Nothing up my sleeve....

Conjurors often use distraction as a means of diverting the audience's attention from what they're actually doing. We know that most DCA phone-monkeys use scripts that provide them with ways to overcome objections; this technique draws them so far off-script they'll need satnav to find their way back. We also now know that phone-monkeys only have a limited time to complete their calls - so let's see how much of it we can waste!

I said earler that it's important to be polite when dealing with DCAs on the phone. This technique relies on you being gratuitously, gushingly nice to the phone monkey. It may help to practice with someone you know first.

You need to start with an idea about what your red herring will be - where the DCA is located, or the cost of children's clothes, or the price of petrol or public transport. Something simple, everyday and possibly that's in the news. We are going to be the phone-monkey's new best mate - he just doesn't know it - yet!

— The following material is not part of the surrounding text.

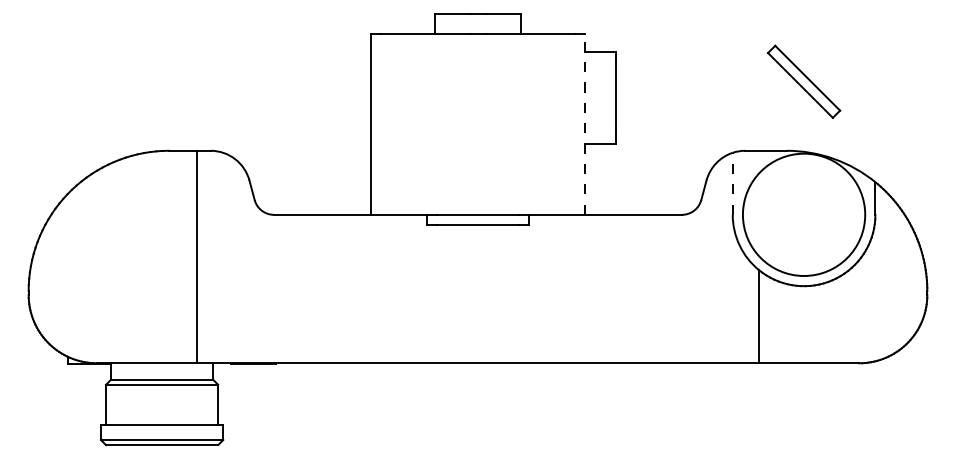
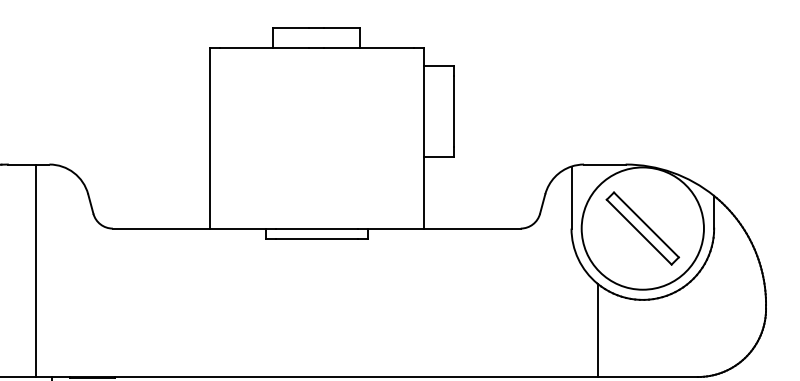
part: (804, 81) -> (643, 228), moved
line: (584, 123) -> (423, 137), dashed -> solid
line: (732, 183) -> (571, 197), dashed -> solid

Start off by finding out the monkey's first name - some give it at the start of the call, but always ask. Use the name in almost every sentence, and at least once every time you speak. This is a trick used by salespeople to make you feel as if they are friends - for proof, go to a car dealership and pretend to be interested in a car - within two minutes the salesman will ahve used your name several times.

But I digress...

So, the monkey (let's call him Dick) will start the usual 'when are you going to pay...' routine, and you reply with an apparently random question - 'Where are you calling from, Dick?'. He'll probably answer with the place name (if he gives the firm name, just ask again), and then you go on from there. If you've been there, bonus! If not, just ask a series of questions: 'What's it like to live in?' and so on. The questions could easily be about him and his family, especially if he starts the 'I'm just trying to do my job' routine. Does he have children, are the schools any good, aren't children's clothes expensive... Anything at all, just so long as it's entirely unconnected with anything he's trying to talk about. Try to ask 'open' questions, that don't allow for a yes or no answer. He'll find it very difficult to be aggressive and/or rude if you are being really, really nice to him. If he objects, 'Hey, I'm only trying to be polite and asking an innocent question - what's wrong with that?'.

Bonus points for getting the monkey a bollocking when his supervisor listens in and hears him telling you about his schooldays or whatever...

A friend of mine (who is a vicar) has a showstopper that he likes to use on double-glazing salesmen: He justs asks if they've let Jesus into their lives...


Nanny knows best...

This one is not for the squeamish. It relies upon undermining the confidence of the phone-monkey.

Essentially, all you do is shoot the phone-monkey down in flames by being patronising and haughtily critical of everything he says. You have to take control of the conversation at the outset, and maintain it. It takes practice, but is worthwhile.

Think about the culture of a call centre, and the sort of people that work there, and exploit it to make them feel inferior.

- it's highly organised, like a beehive, and they are the drones

- time is critical. Some call centre staff have to ask permission to go to the lavatory, just like at school

- they work to scripts. Are they not intelligent enough to speak for themselves

- it's boring. If they like their job, they must be rather dull. If they hate their job, they are too dull to move on.

- they are watched, all the time. Supervisors randomly listen to their calls. Wouldn't it be so much better to have a job where you could think for yourself?

Imagine you are a parent talking to an errant child, and you will get the picture. It can be remarkably effective.

Those interested in the theory behind this could Google Transactional Analysis, upon which it is based.


Once again, where possible don't speak to DCAs - but if you must, these techniques may help.